Si bien sigue con especial interés la actualidad de su país, vía llamados, medios, mensajes y reuniones, Francisco por ahora no visitará a la Argentina. Desde su ascenso a Papa, en marzo de 2013, Jorge Bergoglio prefirió no volver al país. Tras cancelar su llegada para este año, el Papa tiene casi decidido no incluir a la Argentina en su agenda de viajes para 2017. Los motivos van desde su fría relación con el gobierno de Mauricio Macri, la frustrada donación estatal a la fundación Scholas, el tironeo mediático de su figura y una visita prometida a Colombia, hasta su nulo vínculo institucional con el Episcopado.
Por si faltaban razones de política doméstica para postergar su regreso, se sumó la determinación papal de ir a Colombia. El acuerdo de alto al fuego firmado el 23 de junio pasado entre el gobierno de Juan Manuel Santos y las FARC, con mediación vaticana incluida, apuró los tiempos de una visita exclusiva a ese país. “Tengo ganas de ir, si se firma la paz, viajo en 2017”, había dicho el Papa en febrero. “Me dijo que va a Colombia, así que acá no va a venir”, afirmó un dirigente argentino que lo acompañó en su reciente gira por Armenia.
___
### Lista de tareas
1. Por favor, traduce al inglés esta oración del texto sobre el Papa Francisco: "Desde su ascenso a Papa, en marzo de 2013, Jorge Bergoglio prefirió no volver al país."
2. Responde estas preguntas con datos del texto sobre el Papa Francisco:
(a) ¿En qué mes y año ascendió Jorge Bergoglio a Papa?
(b) ¿En qué fecha se firmó el acuerdo de alto al fuego entre el gobierno de Juan Manuel Santos y las FARC?
(c) ¿Por qué país fue la gira reciente en la que un dirigente argentino acompañó al Papa?
3. Extrae del texto sobre el Papa Francisco el tramo que va desde "Por si faltaban" hasta "gira por Armenia.", ambos incluidos.
___
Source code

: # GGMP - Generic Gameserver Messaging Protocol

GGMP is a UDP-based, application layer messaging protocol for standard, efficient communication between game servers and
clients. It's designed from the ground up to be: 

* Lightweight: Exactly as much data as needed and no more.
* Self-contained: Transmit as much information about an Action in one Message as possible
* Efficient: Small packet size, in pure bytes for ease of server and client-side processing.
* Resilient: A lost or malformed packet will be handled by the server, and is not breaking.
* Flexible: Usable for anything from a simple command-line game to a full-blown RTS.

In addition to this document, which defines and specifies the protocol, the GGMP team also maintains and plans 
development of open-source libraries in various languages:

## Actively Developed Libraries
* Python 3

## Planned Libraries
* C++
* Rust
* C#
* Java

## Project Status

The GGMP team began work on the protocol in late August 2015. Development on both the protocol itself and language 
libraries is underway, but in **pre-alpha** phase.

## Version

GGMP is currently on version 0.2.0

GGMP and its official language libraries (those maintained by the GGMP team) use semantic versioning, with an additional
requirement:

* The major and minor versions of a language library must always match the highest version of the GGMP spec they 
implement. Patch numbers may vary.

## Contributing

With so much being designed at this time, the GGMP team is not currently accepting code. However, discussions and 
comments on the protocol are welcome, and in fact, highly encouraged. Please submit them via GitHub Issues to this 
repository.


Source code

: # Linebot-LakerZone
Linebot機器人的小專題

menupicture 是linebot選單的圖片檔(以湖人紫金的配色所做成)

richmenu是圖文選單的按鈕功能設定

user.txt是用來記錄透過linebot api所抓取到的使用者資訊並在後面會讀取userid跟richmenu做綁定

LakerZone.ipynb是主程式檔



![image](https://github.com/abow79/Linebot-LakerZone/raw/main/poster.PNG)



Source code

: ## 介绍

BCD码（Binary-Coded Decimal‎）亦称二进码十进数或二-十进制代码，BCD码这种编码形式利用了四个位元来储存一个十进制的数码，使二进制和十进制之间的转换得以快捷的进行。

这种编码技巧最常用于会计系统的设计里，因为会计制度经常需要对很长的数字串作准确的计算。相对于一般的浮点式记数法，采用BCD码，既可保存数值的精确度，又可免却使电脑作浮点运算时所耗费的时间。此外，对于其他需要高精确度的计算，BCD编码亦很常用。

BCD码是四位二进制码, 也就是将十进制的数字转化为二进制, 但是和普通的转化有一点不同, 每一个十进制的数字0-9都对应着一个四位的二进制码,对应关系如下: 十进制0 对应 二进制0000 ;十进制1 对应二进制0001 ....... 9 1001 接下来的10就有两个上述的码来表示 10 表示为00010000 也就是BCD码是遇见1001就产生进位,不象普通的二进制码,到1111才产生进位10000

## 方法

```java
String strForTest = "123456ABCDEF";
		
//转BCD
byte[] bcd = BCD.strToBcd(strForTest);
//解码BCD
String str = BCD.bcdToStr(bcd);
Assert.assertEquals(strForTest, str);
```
___
### Respuestas esperadas
1. Since his rise to Pope in March 2013, Jorge Bergoglio has chosen not to return to the country.

2.
(a) En marzo de 2013.
(b) El 23 de junio.
(c) Por Armenia.

3.
Por si faltaban razones de política doméstica para postergar su regreso, se sumó la determinación papal de ir a Colombia. El acuerdo de alto al fuego firmado el 23 de junio pasado entre el gobierno de Juan Manuel Santos y las FARC, con mediación vaticana incluida, apuró los tiempos de una visita exclusiva a ese país. “Tengo ganas de ir, si se firma la paz, viajo en 2017”, había dicho el Papa en febrero. “Me dijo que va a Colombia, así que acá no va a venir”, afirmó un dirigente argentino que lo acompañó en su reciente gira por Armenia.